***** PASSAGE FOR REVIEW

For leaders, small stories have big power. "Told consistently over time, small stories will help employees understand the concrete actions needed to get a job done, how to bring a value to life, and how to implement a strategy," Callahan writes.

How do you use small stories at work? Start by understanding the seven characteristics of a good business story:

  • Time. Stories occur at a certain moment. When you hear someone say, "Last week, this happened," that's the beginning of a story.
  • Place. For each story, you can picture a pin on a map. Here's an example: "We were at the sales meeting in Phoenix."
  • People. Movies may feature animals or aliens, but for business storytellers the focus is on people. "Here's how Joe overcame that obstacle..." or "The quality team needed to fix that glitch."
  • A series of events. Stories describe what happened first, then next, then after that. And the best stories have built-in tension. "When the system failed, our team had to quickly develop a way around the problem."
  • Surprise. Writes Callahan: "A story is a promise to share something the audience doesn't know. To qualify as a story, there must be something in it that's unanticipated. It doesn't have to be a great insight, but listeners should at least raise their eyebrows."
  • Relevance. Many stories you hear at work are entertaining, but aren't particularly illuminating. The best business stories provide context that supports the strategy or another key issue.
  • Emotion. As Callahan explains, "A story describes what happened. A good story helps you see what happened. And a great story helps you feel what happened."

Once you're comfortable identifying stories, you'll notice that they're everywhere in your organization. Now it's time to incorporate stories into your communication.

"While the storytelling habit takes time to develop, you don't have to be regimented to be successful," writes Callahan. "Look for times when you can make a point, tell a story to reinforce it, and collect your rewards from the faces of the people around you."

**********
***** DATA RECORDS

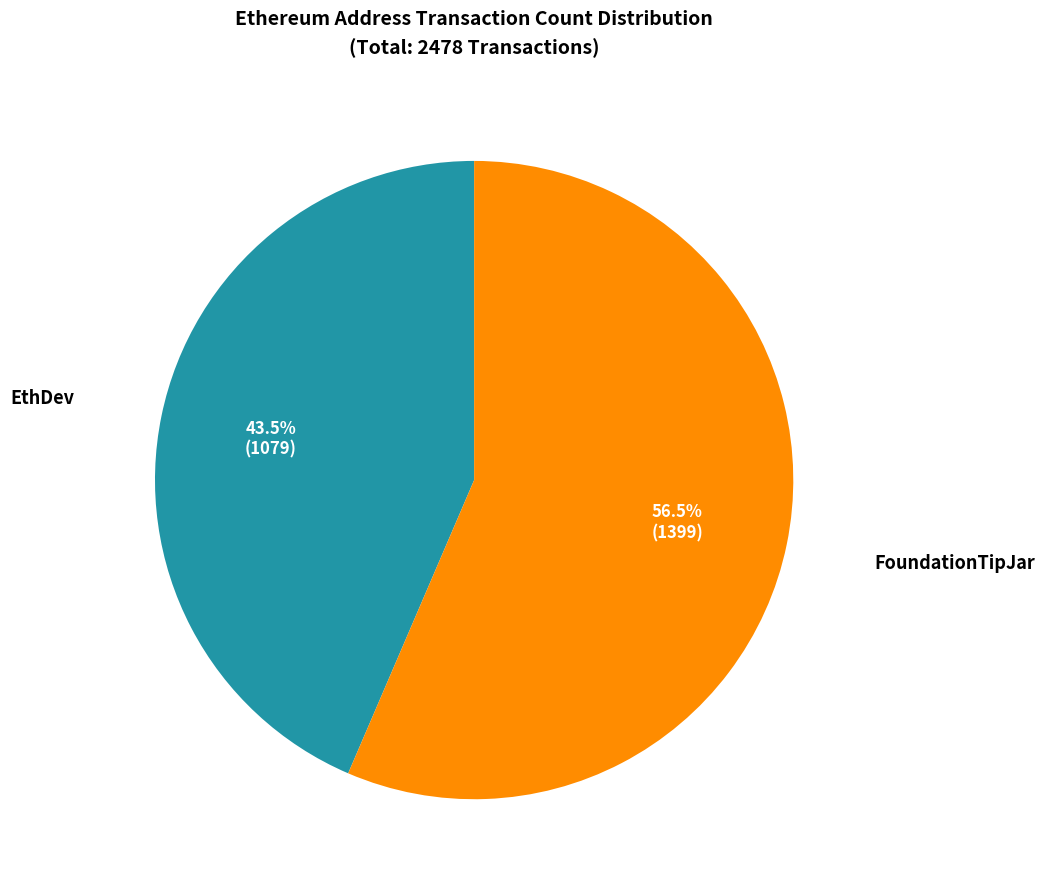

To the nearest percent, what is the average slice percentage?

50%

**********
***** DATA RECORDS

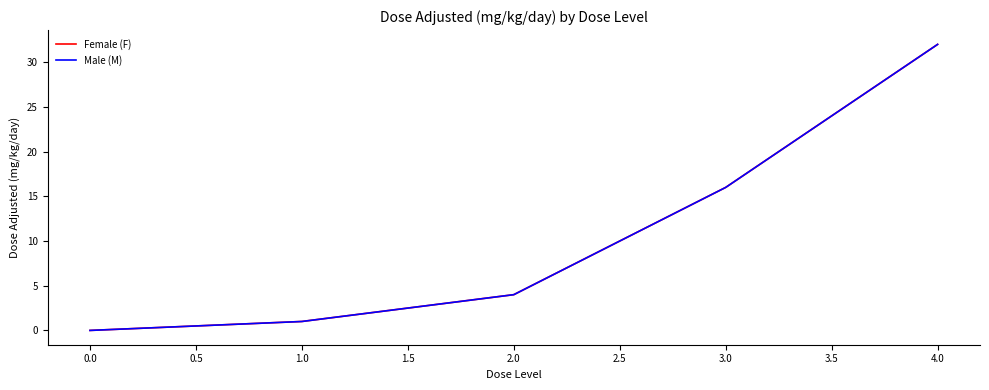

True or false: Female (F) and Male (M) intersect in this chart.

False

**********

TASK TO COMPLETE: What is the stretch from "How do you use" through "of a story." in the text on business storytelling? Return it word for word. The rows can be left aside here.

TASK SOLUTION:
How do you use small stories at work? Start by understanding the seven characteristics of a good business story:

  • Time. Stories occur at a certain moment. When you hear someone say, "Last week, this happened," that's the beginning of a story.